▸ **Problem requirements**
Please write out every line of the records below word for word, without the pictures.

▸ **Record set**

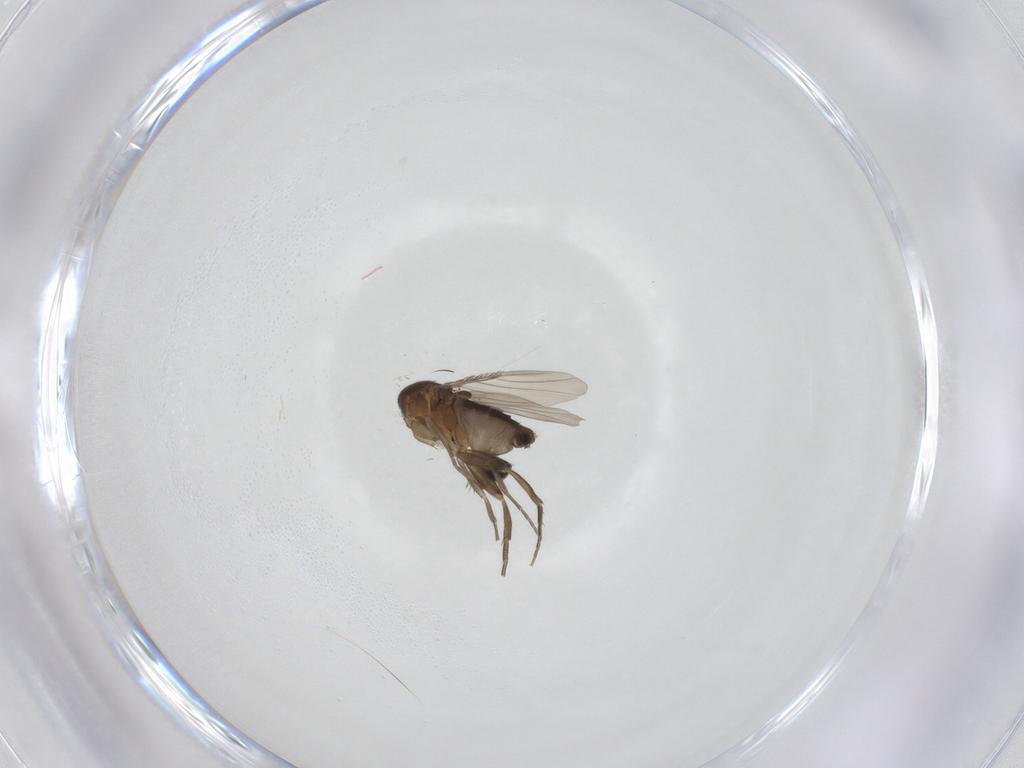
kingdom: Animalia
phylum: Arthropoda
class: Insecta
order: Diptera
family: Phoridae
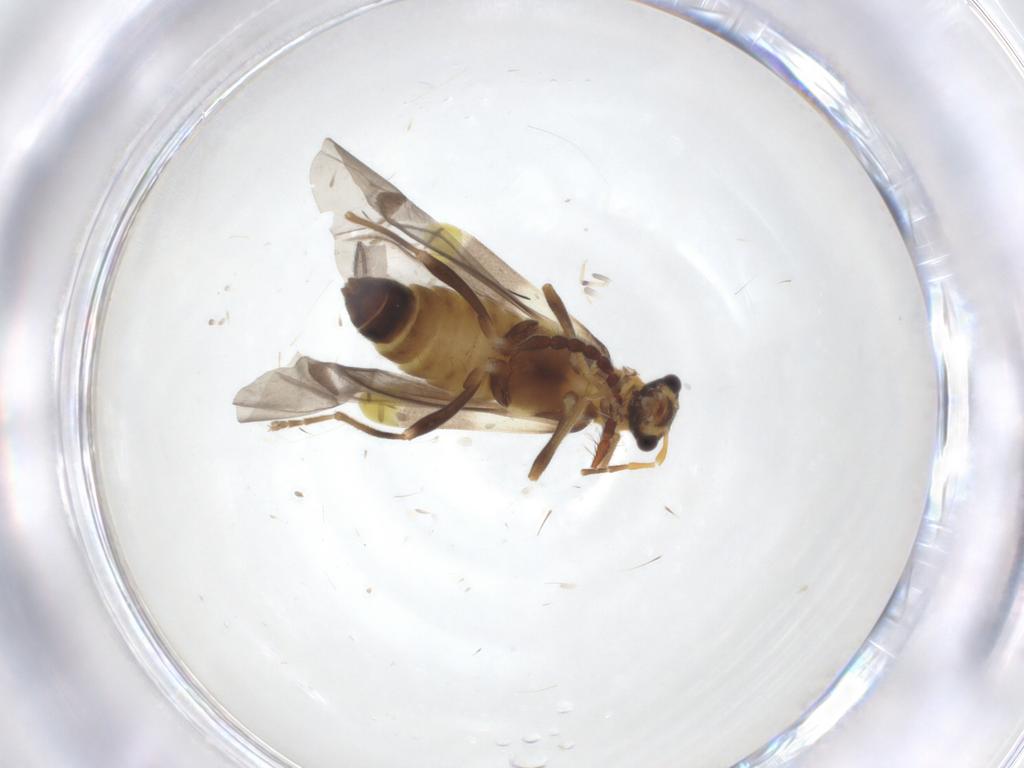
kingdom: Animalia
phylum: Arthropoda
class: Insecta
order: Coleoptera
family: Cantharidae
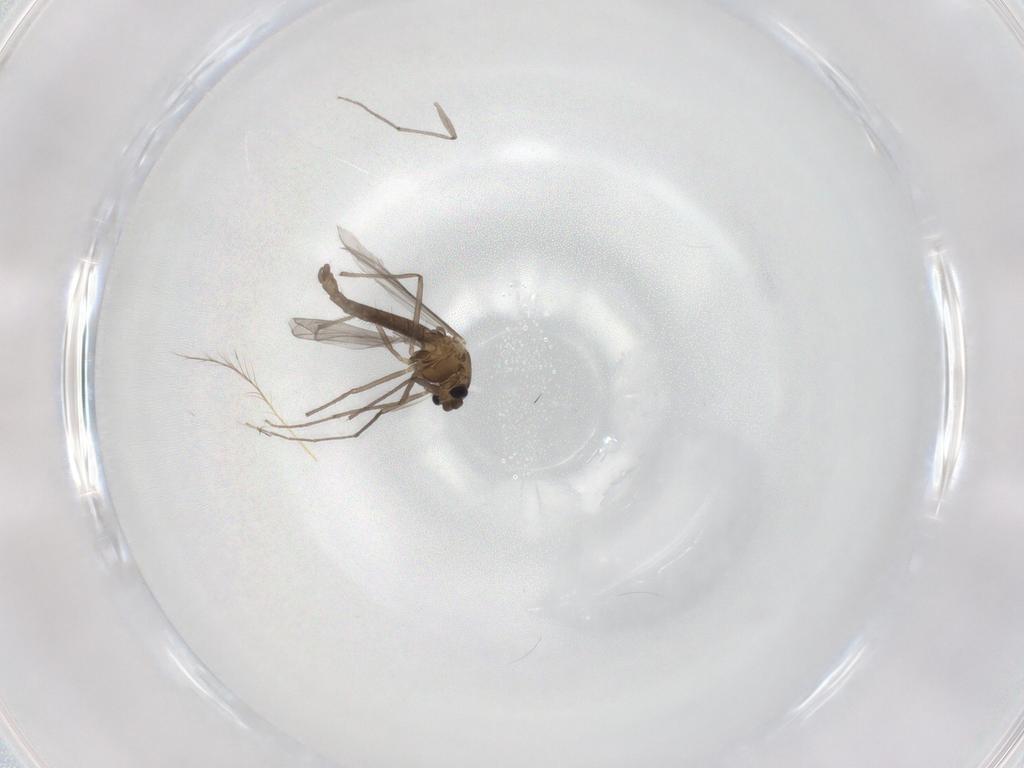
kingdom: Animalia
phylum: Arthropoda
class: Insecta
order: Diptera
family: Chironomidae
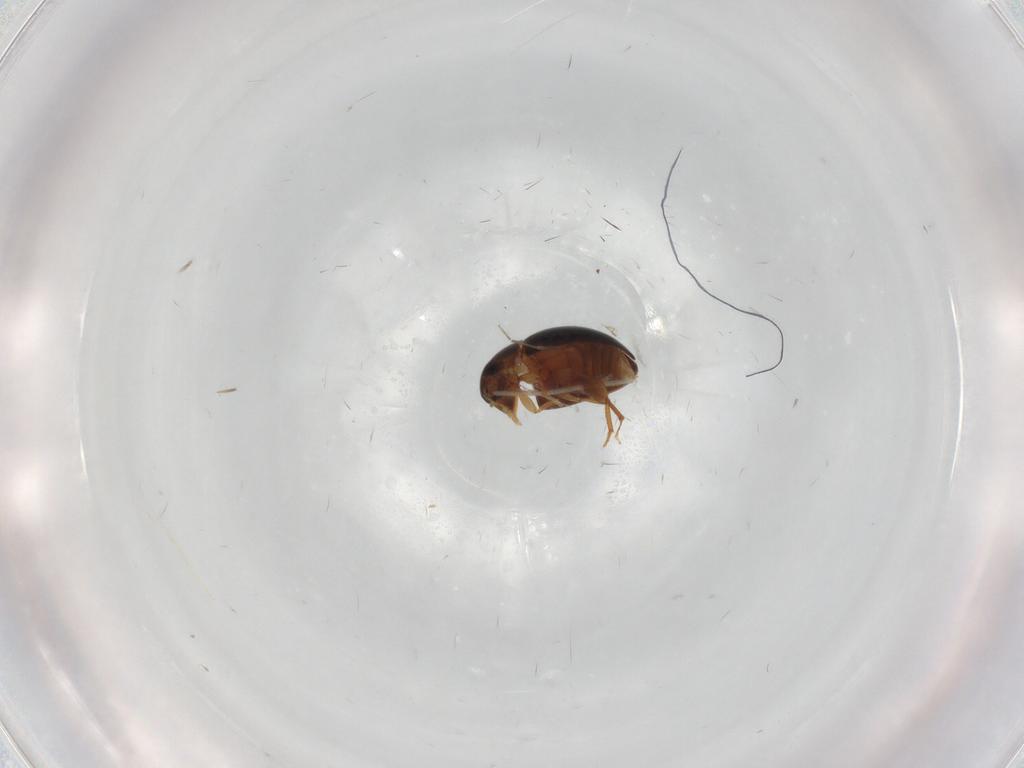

▸ **Solution to this problem**
kingdom: Animalia
phylum: Arthropoda
class: Insecta
order: Diptera
family: Phoridae
kingdom: Animalia
phylum: Arthropoda
class: Insecta
order: Coleoptera
family: Cantharidae
kingdom: Animalia
phylum: Arthropoda
class: Insecta
order: Diptera
family: Chironomidae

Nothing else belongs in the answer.